Bima plague effect illustration
Management / Organizational Behavior
Management / Organizational Behavior

Bima plague effect

A system can be changed by introducing a small but behavior-shaping influence.

Popularity
Usefulness
Aliases
Stable-monkey effect / stabilizing-presence principle
Domains
Management, team dynamics, organizational behavior

Definition

  • No reliable mainstream source was found for Bima plague effect as an established effect name. Secondary management stories use the label for a stabilizing-companion parable in which an unexpected presence changes the behavior of a larger system.

Core Idea

  • A system can be changed by introducing a small but behavior-shaping influence.
  • The story functions as folklore, not as a standard effect.
  • Treat the label as an informal teaching slogan, not as a settled law.

How It Works

  • Attention, comparison, tension, or gradual change can distort judgment or motivation.
  • The label often survives because the pattern is memorable and teachable.
  • Evidence is uneven, so the effect should be used carefully.

Usage Example

  • A leader brings in a calming or pattern-breaking presence to settle a tense team dynamic.

Famous Example

  • Example: No canonical, independently verified example was located for Bima plague effect as a mainstream named law.
  • Why it fits this rule: The label appears mainly in secondary management compilations rather than broad English reference works.
  • Verification status: Low confidence as a named law; only the underlying idea is moderately interpretable.

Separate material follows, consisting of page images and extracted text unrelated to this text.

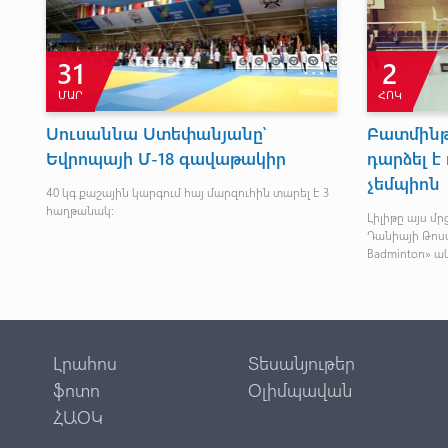
31
2
ՄԱՐ
ՀՈԿ
Սուսաննա Ստեփանյանը՝
Բատմինթ
Եվրոպայի Մ-18 գավաթակիր
դարձել 
չեմպիոն
40 կգ քաշային կարգում հայ մարզուհին տարել է 3
հաղթանակ:
Լիլիթը այս մ
Դանիայի Թոստ
չ
Badminton» ա
Լրահոս
Տեսանյութեր
ֆոտո
Օլիմպավան
ՀԱՕԿ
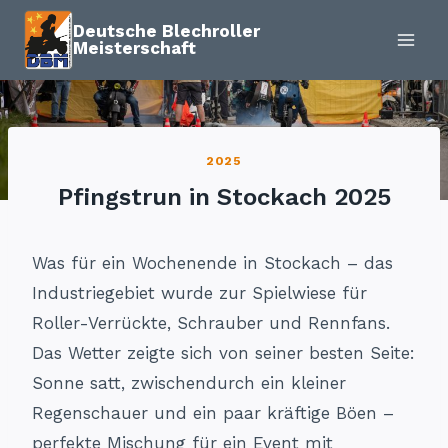
Zum
Deutsche Blechroller
Inhalt
Meisterschaft
springen
2025
Pfingstrun in Stockach 2025
Was für ein Wochenende in Stockach – das
Industriegebiet wurde zur Spielwiese für
Roller-Verrückte, Schrauber und Rennfans.
Das Wetter zeigte sich von seiner besten Seite:
Sonne satt, zwischendurch ein kleiner
Regenschauer und ein paar kräftige Böen –
perfekte Mischung für ein Event mit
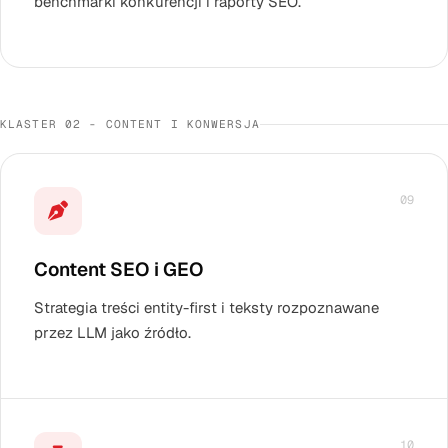
benchmarki konkurencji i raporty SEO.
KLASTER 02 - CONTENT I KONWERSJA
09
Content SEO i GEO
Strategia treści entity-first i teksty rozpoznawane
przez LLM jako źródło.
10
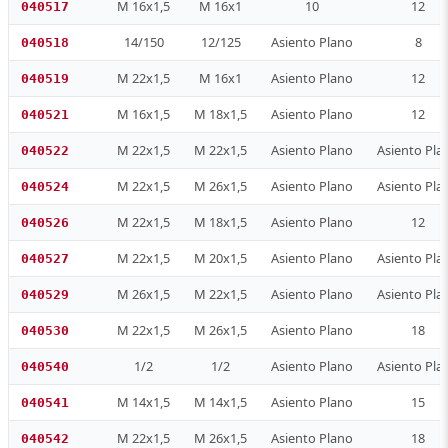
M 16x1,5
M 16x1
10
12
040517
14/150
12/125
Asiento Plano
8
040518
M 22x1,5
M 16x1
Asiento Plano
12
040519
M 16x1,5
M 18x1,5
Asiento Plano
12
040521
M 22x1,5
M 22x1,5
Asiento Plano
Asiento Pla
040522
M 22x1,5
M 26x1,5
Asiento Plano
Asiento Pla
040524
M 22x1,5
M 18x1,5
Asiento Plano
12
040526
M 22x1,5
M 20x1,5
Asiento Plano
Asiento Pla
040527
M 26x1,5
M 22x1,5
Asiento Plano
Asiento Pla
040529
M 22x1,5
M 26x1,5
Asiento Plano
18
040530
1/2
1/2
Asiento Plano
Asiento Pla
040540
M 14x1,5
M 14x1,5
Asiento Plano
15
040541
M 22x1,5
M 26x1,5
Asiento Plano
18
040542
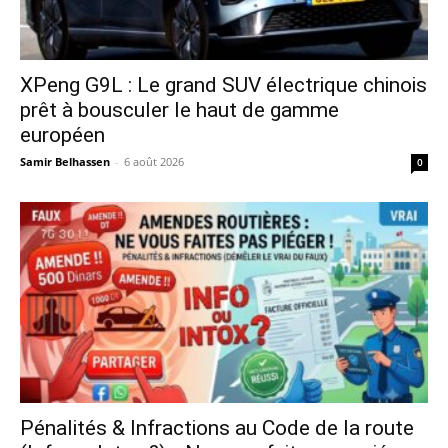
XPeng G9L : Le grand SUV électrique chinois
prêt à bousculer le haut de gamme
européen
Samir Belhassen
-
6 août 2026
0
Pénalités & Infractions au Code de la route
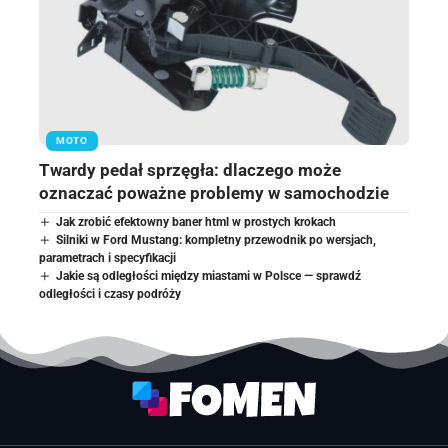
MOTO
Twardy pedał sprzęgła: dlaczego może
oznaczać poważne problemy w samochodzie
Jak zrobić efektowny baner html w prostych krokach
Silniki w Ford Mustang: kompletny przewodnik po wersjach,
parametrach i specyfikacji
Jakie są odległości między miastami w Polsce — sprawdź
odległości i czasy podróży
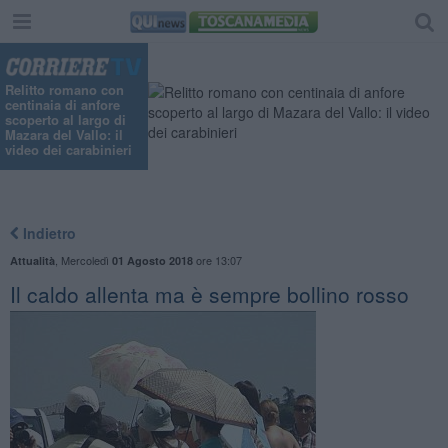
Relitto romano con
centinaia di anfore
scoperto al largo di
Mazara del Vallo: il
video dei carabinieri
Indietro
,
Mercoledì
ore 13:07
Attualità
01 Agosto 2018
Il caldo allenta ma è sempre bollino rosso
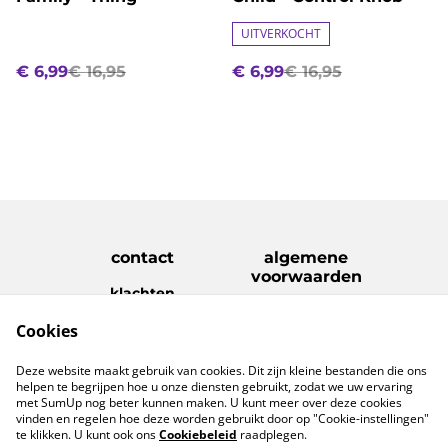
UITVERKOCHT
€ 6,99
€ 16,95
€ 6,99
€ 16,95
contact
algemene
voorwaarden
klachten
disclaimer
Cookies
Privacy Policy
Cookie Policy
verzenden &
Deze website maakt gebruik van cookies. Dit zijn kleine bestanden die ons
retouren
helpen te begrijpen hoe u onze diensten gebruikt, zodat we uw ervaring
met SumUp nog beter kunnen maken. U kunt meer over deze cookies
vinden en regelen hoe deze worden gebruikt door op "Cookie-instellingen"
te klikken. U kunt ook ons
Cookiebeleid
raadplegen.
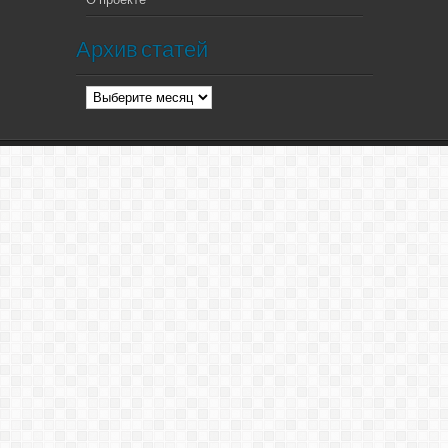
Архив статей
Архив
статей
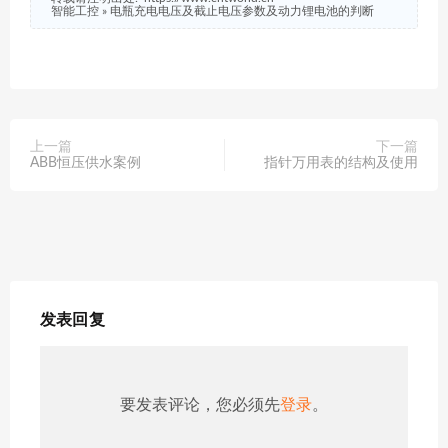
智能工控
»
电瓶充电电压及截止电压参数及动力锂电池的判断
上一篇
下一篇
ABB恒压供水案例
指针万用表的结构及使用
发表回复
要发表评论，您必须先
登录
。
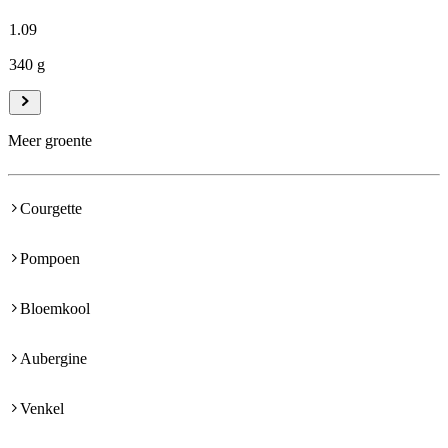
1
.
09
340 g
Meer groente
Courgette
Pompoen
Bloemkool
Aubergine
Venkel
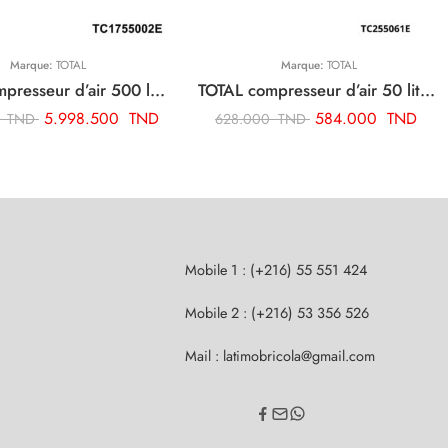
Marque:
TOTAL
Marque:
TOTAL
TOTAL compresseur d’air 500 litre 7.5hp TC1755002E
TOTAL compresseur d’air 50 litre TC255061E
5.998.500
TND
584.000
TND
0
TND
628.000
TND
Mobile 1 : (+216) 55 551 424
Mobile 2 : (+216) 53 356 526
Mail : latimobricola@gmail.com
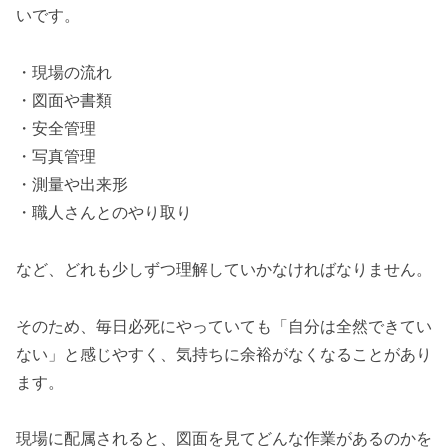
いです。
・現場の流れ
・図面や書類
・安全管理
・写真管理
・測量や出来形
・職人さんとのやり取り
など、どれも少しずつ理解していかなければなりません。
そのため、毎日必死にやっていても「自分は全然できてい
ない」と感じやすく、気持ちに余裕がなくなることがあり
ます。
現場に配属されると、図面を見てどんな作業があるのかを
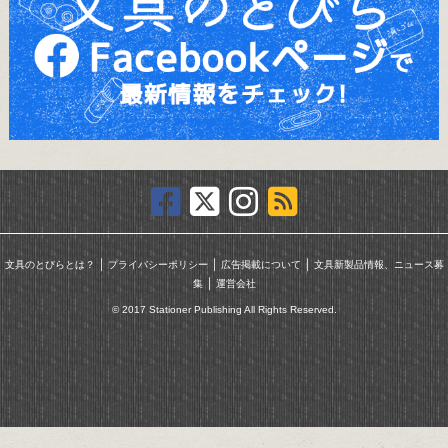
｜
｜
｜
文具のとびらとは？
プライバシーポリシー
広告掲載について
文具新製品情報、ニュース募
｜
集
運営会社
© 2017 Stationer Publishing All Rights Reserved.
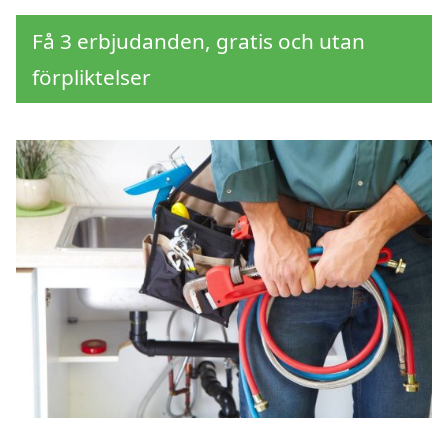
Få 3 erbjudanden, gratis och utan
förpliktelser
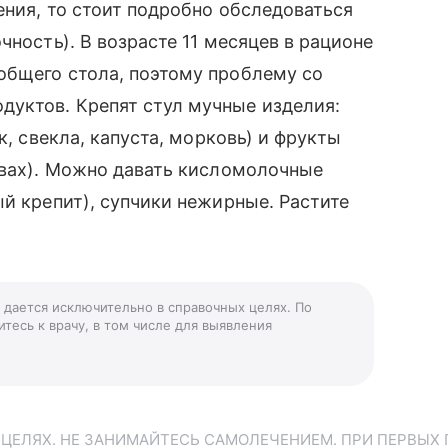
ения, то стоит подробно обследоваться
чность). В возрасте 11 месяцев в рационе
общего стола, поэтому проблему со
уктов. Крепят стул мучные изделия:
к, свекла, капуста, морковь) и фрукты
твах). Можно давать кисломолочные
ый крепит), супчики нежирные. Растите
» дается исключительно в справочных целях. По
тесь к врачу, в том числе для выявления
ЕЛЯХ. НЕ ЗАНИМАЙТЕСЬ САМОЛЕЧЕНИЕМ. ПРИ ПЕРВЫХ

Use Cases / Situations Where It Applies

  • Explaining behavior in plain language.
  • Teaching with memorable metaphors.
  • Recognizing recurring cognitive or motivational patterns.

When Not to Use or Common Misuse

  • Do not overclaim the evidence.
  • Do not confuse metaphor with literal biology or experiment.
  • Do not assume the effect is equally strong for everyone.

Rule Invention / Origin

  • Invented by: No reliable primary attribution found.
  • Year of invention: Unclear.
  • Country / context of origin: Appears mainly in secondary Chinese-language management compilations.

Evidence / Research Basis

  • No primary or high-quality secondary source confirming this as a standard English named rule was found.